I had mega doses of both Taxol (5 doses) & Carboplatin (6 doses). Because the Taxol was so damaging, it was stopped after 5 infusions.

It’s pretty clear the combo caused whatever is going on with my mobility & balance problems. The mobility deficits started about 6 months prior to the cancer dx so I asked my current neuro to test for paraneoplastic syndrome (autoimmune reaction to a cancer wherein your immune system attacks other {non-cancerous} organs) and which sometimes lasts beyond the removal of the tumor. It was negative.

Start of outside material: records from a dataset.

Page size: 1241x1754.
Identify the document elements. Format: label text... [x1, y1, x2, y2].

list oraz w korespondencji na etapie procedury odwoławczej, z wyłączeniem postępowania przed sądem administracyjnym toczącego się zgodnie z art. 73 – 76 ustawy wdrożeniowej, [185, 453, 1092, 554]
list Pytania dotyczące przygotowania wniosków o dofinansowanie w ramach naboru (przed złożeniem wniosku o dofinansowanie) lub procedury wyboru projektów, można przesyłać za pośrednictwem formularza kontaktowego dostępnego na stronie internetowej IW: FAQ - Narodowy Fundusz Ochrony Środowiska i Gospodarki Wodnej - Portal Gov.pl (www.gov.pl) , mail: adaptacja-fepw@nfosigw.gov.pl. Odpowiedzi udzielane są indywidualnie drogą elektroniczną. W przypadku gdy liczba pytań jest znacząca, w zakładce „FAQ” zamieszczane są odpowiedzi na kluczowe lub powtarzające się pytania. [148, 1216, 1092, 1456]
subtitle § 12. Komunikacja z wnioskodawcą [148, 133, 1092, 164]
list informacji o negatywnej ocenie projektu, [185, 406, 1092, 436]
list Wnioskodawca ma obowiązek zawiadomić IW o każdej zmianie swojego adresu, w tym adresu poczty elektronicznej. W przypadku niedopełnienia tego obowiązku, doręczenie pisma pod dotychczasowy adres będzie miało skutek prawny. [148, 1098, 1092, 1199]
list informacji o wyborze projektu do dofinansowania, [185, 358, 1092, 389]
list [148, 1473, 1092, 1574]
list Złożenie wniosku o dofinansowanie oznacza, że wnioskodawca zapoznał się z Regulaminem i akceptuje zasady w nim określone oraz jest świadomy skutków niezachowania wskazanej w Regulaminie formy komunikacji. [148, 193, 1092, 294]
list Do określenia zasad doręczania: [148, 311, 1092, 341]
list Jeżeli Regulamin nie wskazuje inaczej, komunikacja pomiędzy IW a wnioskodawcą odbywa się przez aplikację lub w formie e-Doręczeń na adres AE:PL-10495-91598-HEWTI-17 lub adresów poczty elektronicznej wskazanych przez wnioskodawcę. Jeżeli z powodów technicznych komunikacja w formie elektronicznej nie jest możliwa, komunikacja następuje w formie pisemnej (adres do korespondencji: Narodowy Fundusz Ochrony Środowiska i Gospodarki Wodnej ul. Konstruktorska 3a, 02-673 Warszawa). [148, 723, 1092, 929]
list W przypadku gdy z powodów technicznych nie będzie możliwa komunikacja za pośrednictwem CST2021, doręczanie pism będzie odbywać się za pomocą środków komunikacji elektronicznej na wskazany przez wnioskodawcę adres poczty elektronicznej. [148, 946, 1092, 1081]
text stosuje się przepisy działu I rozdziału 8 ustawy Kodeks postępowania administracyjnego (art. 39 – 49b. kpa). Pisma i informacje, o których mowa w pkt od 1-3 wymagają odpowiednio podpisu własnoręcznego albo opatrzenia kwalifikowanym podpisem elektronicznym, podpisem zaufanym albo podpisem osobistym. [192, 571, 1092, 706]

I haven’t had the tests you mentioned. The main reason for a Mayo visit is to have a battery of tests which would be evaluated by a team working in conjunction with one another. Right now I have had scattershot tests, no one to coordinate them, no one who suggests what approach to take. Also, I’ve had such a variety of opinions: I have had the following dxs: PN, fibromyalgia, polymyalgia rheumatica, etc. MRIs, emgs ---inconclusive. To date no one has suggested IVIG or a duragesic patch or TENS. Maybe the team at Mayo will explore many more options than I’ve had so far.

Would you pm me with the names of the HSS neuro & pain person? Also, how have they helped you…ie, meds, p/t, etc.?

Daniella: I think you’re smart to re-submit your info to Mayo. All they can do is say “no.”
And at least you’d have given it another shot. Please let us know what response you get.